Control variate using Taylor expansion

We talked about control variate in [4]: when evaluating $\mathbb{E}_{p(x)}[f(x)]$ by Monte Carlo samples, we can instead evaluate $\mathbb{E}_{p(x)}[f(x)-h(x)+\theta]$ with $\theta=\mathbb{E}_{p(x)}[h(x)]$ in order to reduce variance. The requirement for control variate to work is that $h(x)$ is correlated with $f(x)$ and the mean of $h(x)$ is known.

In this post we will walk through a classic example of using control variate, in which $h(x)$ is picked as the Taylor expansion of $f(x)$ . We know that $f(x)$ ‘s Taylor expansion can be expressed as $f(x)=f(a) + f'(a)(x-a) + f''(a)/2! * (x-a)^2 + f'''(a)/3! * (x-a)^3 + \cdots$ . Therefore, if we pick the second order of Taylor expansion for $f(x)$ and set $a=0$ , we get $h(x)=f(0)+f'(0)x + f''(0)/2! * x^2$ .

Let’s see an example from [6]. Suppose $f(u_1, u_2)=exp[(u_1^2 + u_2^2)/2]$ and we want to evaluate the integral $\Psi=\int^1_0 \int^1_0 f(u_1, u_2) du_1 du_2$ . If we want to use Monte Carlo estimator to estimate $\Psi$ using $U^1, \cdots, U^m$ samples, we have:
$\frac{\text{area of sampling}}{m}\sum\limits_{k=1}^m f(U^k)=\frac{1}{m}\sum\limits_{k=1}^m f(U^k)$

The control variate as the second-order Taylor expansion of $f(x)$ is $h(u_1, u_2)=1 + (u_1^2 + u_2^2)/2$ (we use multi-variable Taylor expansion here [7]). We first compute its mean: $\theta=\mathbb{E}_{p(x)}[h(x)] = \int^1_0\int^1_0 \left(1 +(u_1^2+u_2^2)/2 \right) du_1 du_2 = 4/3$ . Thus, our control variate Monto Carlo estimator is:
$\frac{1}{m}\sum\limits_{k=1}^{m} z(u_1, u_2)\newline=\frac{1}{m}\sum\limits_{k=1}^{m} \left[f(u_1, u_2) -h(u_1, u_2) + \theta\right]\newline=\frac{1}{m}\sum\limits_{k=1}^{m} \left[exp[(u_1^2 + u_2^2)/2] - 1 - (u_1^2 + u_2^2)/2 + 4/3 \right]$ .
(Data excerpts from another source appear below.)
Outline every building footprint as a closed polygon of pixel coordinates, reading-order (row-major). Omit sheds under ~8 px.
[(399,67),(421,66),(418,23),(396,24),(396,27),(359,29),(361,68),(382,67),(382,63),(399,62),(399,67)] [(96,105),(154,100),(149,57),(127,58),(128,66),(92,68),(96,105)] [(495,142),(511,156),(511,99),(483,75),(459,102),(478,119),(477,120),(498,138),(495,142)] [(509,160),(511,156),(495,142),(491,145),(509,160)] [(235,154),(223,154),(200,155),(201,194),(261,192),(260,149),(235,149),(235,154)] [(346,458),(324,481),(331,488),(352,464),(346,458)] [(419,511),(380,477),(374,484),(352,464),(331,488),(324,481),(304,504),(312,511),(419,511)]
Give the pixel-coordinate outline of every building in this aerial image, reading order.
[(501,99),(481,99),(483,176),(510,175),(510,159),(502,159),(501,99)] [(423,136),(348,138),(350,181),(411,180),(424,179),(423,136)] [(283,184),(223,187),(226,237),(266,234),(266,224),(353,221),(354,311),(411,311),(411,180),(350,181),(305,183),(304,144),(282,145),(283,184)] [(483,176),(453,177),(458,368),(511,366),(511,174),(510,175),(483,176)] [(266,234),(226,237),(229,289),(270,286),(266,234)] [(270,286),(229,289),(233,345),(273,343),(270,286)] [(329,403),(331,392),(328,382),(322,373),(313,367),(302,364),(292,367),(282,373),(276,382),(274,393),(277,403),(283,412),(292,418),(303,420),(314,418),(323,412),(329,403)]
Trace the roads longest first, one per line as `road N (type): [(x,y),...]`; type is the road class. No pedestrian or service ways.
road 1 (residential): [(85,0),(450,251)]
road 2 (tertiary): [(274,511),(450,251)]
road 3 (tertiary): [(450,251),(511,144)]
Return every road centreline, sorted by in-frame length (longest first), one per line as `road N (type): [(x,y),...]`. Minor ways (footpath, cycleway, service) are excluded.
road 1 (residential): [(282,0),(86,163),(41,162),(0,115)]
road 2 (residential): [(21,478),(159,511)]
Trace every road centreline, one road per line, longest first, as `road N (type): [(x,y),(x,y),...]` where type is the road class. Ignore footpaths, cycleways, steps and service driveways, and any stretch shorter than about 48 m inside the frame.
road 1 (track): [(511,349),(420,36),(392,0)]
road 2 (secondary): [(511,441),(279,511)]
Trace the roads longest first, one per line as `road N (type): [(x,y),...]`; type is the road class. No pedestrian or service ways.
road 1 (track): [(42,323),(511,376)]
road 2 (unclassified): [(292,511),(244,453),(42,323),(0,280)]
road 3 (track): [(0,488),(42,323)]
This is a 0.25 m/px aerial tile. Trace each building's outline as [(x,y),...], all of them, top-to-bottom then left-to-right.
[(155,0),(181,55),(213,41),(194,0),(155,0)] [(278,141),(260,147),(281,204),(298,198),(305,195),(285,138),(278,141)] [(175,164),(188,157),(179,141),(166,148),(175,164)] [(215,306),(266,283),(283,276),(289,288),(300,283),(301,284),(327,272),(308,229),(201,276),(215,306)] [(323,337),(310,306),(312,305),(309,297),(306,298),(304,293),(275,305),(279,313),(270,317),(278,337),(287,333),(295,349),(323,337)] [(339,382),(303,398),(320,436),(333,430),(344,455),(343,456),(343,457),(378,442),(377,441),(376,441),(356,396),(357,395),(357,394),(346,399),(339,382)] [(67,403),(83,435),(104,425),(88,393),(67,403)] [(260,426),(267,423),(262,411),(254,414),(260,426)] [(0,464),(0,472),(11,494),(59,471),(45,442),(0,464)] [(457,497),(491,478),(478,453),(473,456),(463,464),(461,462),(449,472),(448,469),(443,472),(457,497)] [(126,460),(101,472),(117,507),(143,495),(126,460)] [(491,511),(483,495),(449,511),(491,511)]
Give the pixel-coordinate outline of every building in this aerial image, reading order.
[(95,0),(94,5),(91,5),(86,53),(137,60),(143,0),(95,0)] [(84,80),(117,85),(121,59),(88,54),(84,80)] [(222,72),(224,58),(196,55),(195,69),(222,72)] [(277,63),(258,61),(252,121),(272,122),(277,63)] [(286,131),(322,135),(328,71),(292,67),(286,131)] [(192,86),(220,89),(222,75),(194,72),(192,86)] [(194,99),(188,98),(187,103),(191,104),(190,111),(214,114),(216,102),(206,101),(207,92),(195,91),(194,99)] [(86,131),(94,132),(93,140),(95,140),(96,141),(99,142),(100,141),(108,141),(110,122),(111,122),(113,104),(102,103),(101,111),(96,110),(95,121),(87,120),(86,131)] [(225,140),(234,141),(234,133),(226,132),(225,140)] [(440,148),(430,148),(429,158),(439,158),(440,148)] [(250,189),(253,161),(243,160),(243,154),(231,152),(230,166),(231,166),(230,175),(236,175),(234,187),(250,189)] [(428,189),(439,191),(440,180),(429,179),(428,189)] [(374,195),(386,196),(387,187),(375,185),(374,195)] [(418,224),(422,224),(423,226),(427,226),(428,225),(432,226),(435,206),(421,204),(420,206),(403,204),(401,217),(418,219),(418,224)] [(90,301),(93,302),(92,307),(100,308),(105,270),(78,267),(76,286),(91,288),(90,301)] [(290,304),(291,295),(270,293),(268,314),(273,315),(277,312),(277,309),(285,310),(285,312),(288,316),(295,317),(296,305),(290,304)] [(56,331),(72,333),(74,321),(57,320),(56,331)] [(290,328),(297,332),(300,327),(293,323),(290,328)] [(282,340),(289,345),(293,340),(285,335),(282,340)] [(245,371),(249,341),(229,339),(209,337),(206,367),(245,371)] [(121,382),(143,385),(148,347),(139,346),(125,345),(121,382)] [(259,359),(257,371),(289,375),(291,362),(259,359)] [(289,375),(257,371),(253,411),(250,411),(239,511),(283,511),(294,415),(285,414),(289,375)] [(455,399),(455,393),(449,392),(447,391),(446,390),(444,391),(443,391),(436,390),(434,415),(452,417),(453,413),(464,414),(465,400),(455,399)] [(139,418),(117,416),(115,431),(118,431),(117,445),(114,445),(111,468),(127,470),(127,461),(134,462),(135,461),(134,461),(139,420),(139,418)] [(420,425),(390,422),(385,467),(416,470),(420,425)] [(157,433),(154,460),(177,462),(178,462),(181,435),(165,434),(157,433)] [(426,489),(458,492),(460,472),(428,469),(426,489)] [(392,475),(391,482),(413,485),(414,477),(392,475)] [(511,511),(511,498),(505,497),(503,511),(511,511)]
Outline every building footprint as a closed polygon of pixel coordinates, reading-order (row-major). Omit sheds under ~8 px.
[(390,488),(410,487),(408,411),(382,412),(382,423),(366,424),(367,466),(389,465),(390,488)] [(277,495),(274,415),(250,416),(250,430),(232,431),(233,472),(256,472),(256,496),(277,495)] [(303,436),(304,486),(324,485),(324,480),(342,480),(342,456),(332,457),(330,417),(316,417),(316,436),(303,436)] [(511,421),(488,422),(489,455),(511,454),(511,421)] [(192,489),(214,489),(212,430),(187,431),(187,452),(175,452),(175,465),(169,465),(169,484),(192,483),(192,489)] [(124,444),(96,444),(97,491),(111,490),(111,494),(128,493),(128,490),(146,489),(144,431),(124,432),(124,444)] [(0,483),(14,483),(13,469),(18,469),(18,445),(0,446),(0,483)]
And from the results of [6] the sampling variance of $z(u_1, u_2)$ is smaller than $f(u_1, u_2)$ .

Now what [2] propose is to apply similar Taylor expansion-based control variate on REINFORCE policy gradient:

$\nabla_\theta J(\theta) = \mathbb{E}_{s_t \sim \rho_{\pi}(\cdot), a_t \sim \pi(\cdot | s_t)} \left[ \nabla_\theta log \pi_\theta (a_t | s_t) R_t\right]$

If we use Monte Carlo estimator, then we essentially use samples $\nabla_\theta log \pi_\theta (a_t | s_t) R_t$ to approximate $\nabla_\theta J(\theta)$ , which causes variance. If we have a control variate $h(s_t, a_t)=Q_w(s_t, \bar{a}_t) + \nabla_a Q_w(s_t, a)|_{a=\bar{a}_t} (a_t - \bar{a}_t)$ and $\bar{a}_t$ can be chosen at any value but a sensible choice being $\mu_\theta(s_t)$ , a deterministic version of $\pi_\theta(a_t | s_t)$ , then the control variate version of policy gradient can be written as (Eqn. 7 in [2]):
$\nabla_\theta log \pi_\theta(a_t | s_t) R_t - h(s_t, a_t) + \mathbb{E}_{s\sim \rho_\pi, a \sim \pi}\left[ h(s_t, a_t)\right] \newline=\nabla_\theta log \pi_\theta(a_t | s_t) R_t - h(s_t, a_t) + \mathbb{E}_{s \sim \rho_\pi}\left[ \nabla_a Q_w(s_t, a)|_{a=\mu_\theta(s_t)} \nabla_\theta \mu_\theta(s_t)\right]$

As you can see the second term can be computed when $Q_w$ is some critic with known analytic expression, and actually does not depend on $\pi_\theta$ .

[3] uses the law of total variance (some good examples and intuitions [8, 9]) to decompose the control-variate policy gradient into three parts: variance caused by variance of states $\Sigma_s$ , variance of actions $\Sigma_a$ , and variance of trajectories $\Sigma_\tau$ . What [3] highlights is that the magnitude of $\Sigma_a$ is usually greatly smaller than the rest two so the benefit of using control variate-based policy gradient is very limited.